[[ PROVIDED INFORMATION open ]]
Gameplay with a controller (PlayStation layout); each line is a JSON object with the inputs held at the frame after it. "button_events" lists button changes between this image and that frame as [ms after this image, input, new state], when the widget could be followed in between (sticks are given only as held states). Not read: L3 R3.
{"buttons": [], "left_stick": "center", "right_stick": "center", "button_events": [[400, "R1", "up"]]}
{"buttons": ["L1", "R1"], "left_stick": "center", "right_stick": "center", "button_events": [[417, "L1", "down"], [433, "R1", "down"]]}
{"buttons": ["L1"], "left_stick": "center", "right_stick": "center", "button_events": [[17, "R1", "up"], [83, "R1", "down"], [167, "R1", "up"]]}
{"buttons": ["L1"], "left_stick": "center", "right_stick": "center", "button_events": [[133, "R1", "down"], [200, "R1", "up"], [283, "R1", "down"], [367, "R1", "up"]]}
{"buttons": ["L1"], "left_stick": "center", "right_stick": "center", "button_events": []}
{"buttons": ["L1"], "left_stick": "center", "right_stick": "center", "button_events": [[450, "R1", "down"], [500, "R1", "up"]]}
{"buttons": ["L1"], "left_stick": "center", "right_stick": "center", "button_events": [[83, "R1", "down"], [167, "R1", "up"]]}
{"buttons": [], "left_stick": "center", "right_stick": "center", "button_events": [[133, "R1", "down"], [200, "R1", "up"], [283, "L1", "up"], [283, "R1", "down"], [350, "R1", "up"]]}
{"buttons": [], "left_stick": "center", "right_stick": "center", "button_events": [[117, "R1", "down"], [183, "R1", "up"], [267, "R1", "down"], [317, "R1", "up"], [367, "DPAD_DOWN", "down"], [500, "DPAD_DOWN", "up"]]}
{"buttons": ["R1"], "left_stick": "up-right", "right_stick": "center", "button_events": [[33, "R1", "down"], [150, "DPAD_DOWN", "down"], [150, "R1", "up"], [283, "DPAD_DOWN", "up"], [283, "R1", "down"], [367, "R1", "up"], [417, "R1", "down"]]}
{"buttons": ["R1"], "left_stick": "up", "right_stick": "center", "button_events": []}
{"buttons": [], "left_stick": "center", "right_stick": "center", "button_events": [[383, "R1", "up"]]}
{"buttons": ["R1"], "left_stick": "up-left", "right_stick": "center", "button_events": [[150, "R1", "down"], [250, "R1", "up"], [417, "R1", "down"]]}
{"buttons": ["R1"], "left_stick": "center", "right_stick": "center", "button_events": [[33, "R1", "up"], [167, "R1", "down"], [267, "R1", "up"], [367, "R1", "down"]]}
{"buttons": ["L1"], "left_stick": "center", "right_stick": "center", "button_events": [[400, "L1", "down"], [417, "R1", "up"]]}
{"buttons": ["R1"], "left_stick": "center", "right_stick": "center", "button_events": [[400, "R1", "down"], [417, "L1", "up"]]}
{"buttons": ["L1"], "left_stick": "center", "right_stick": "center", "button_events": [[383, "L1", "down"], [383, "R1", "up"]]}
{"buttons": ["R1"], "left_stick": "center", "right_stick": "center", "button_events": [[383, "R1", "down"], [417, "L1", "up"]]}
[[ PROVIDED INFORMATION closed ]]
◆ EXERCISE INSTRUCTIONS: Each line of the listing must be transcribed precisely as it appears.

◆ TASK OUTPUT:
Gameplay with a controller (PlayStation layout); each line is a JSON object with the inputs held at the frame after it. "button_events" lists button changes between this image and that frame as [ms after this image, input, new state], when the widget could be followed in between (sticks are given only as held states). Not read: L3 R3.
{"buttons": [], "left_stick": "center", "right_stick": "center", "button_events": [[400, "R1", "up"]]}
{"buttons": ["L1", "R1"], "left_stick": "center", "right_stick": "center", "button_events": [[417, "L1", "down"], [433, "R1", "down"]]}
{"buttons": ["L1"], "left_stick": "center", "right_stick": "center", "button_events": [[17, "R1", "up"], [83, "R1", "down"], [167, "R1", "up"]]}
{"buttons": ["L1"], "left_stick": "center", "right_stick": "center", "button_events": [[133, "R1", "down"], [200, "R1", "up"], [283, "R1", "down"], [367, "R1", "up"]]}
{"buttons": ["L1"], "left_stick": "center", "right_stick": "center", "button_events": []}
{"buttons": ["L1"], "left_stick": "center", "right_stick": "center", "button_events": [[450, "R1", "down"], [500, "R1", "up"]]}
{"buttons": ["L1"], "left_stick": "center", "right_stick": "center", "button_events": [[83, "R1", "down"], [167, "R1", "up"]]}
{"buttons": [], "left_stick": "center", "right_stick": "center", "button_events": [[133, "R1", "down"], [200, "R1", "up"], [283, "L1", "up"], [283, "R1", "down"], [350, "R1", "up"]]}
{"buttons": [], "left_stick": "center", "right_stick": "center", "button_events": [[117, "R1", "down"], [183, "R1", "up"], [267, "R1", "down"], [317, "R1", "up"], [367, "DPAD_DOWN", "down"], [500, "DPAD_DOWN", "up"]]}
{"buttons": ["R1"], "left_stick": "up-right", "right_stick": "center", "button_events": [[33, "R1", "down"], [150, "DPAD_DOWN", "down"], [150, "R1", "up"], [283, "DPAD_DOWN", "up"], [283, "R1", "down"], [367, "R1", "up"], [417, "R1", "down"]]}
{"buttons": ["R1"], "left_stick": "up", "right_stick": "center", "button_events": []}
{"buttons": [], "left_stick": "center", "right_stick": "center", "button_events": [[383, "R1", "up"]]}
{"buttons": ["R1"], "left_stick": "up-left", "right_stick": "center", "button_events": [[150, "R1", "down"], [250, "R1", "up"], [417, "R1", "down"]]}
{"buttons": ["R1"], "left_stick": "center", "right_stick": "center", "button_events": [[33, "R1", "up"], [167, "R1", "down"], [267, "R1", "up"], [367, "R1", "down"]]}
{"buttons": ["L1"], "left_stick": "center", "right_stick": "center", "button_events": [[400, "L1", "down"], [417, "R1", "up"]]}
{"buttons": ["R1"], "left_stick": "center", "right_stick": "center", "button_events": [[400, "R1", "down"], [417, "L1", "up"]]}
{"buttons": ["L1"], "left_stick": "center", "right_stick": "center", "button_events": [[383, "L1", "down"], [383, "R1", "up"]]}
{"buttons": ["R1"], "left_stick": "center", "right_stick": "center", "button_events": [[383, "R1", "down"], [417, "L1", "up"]]}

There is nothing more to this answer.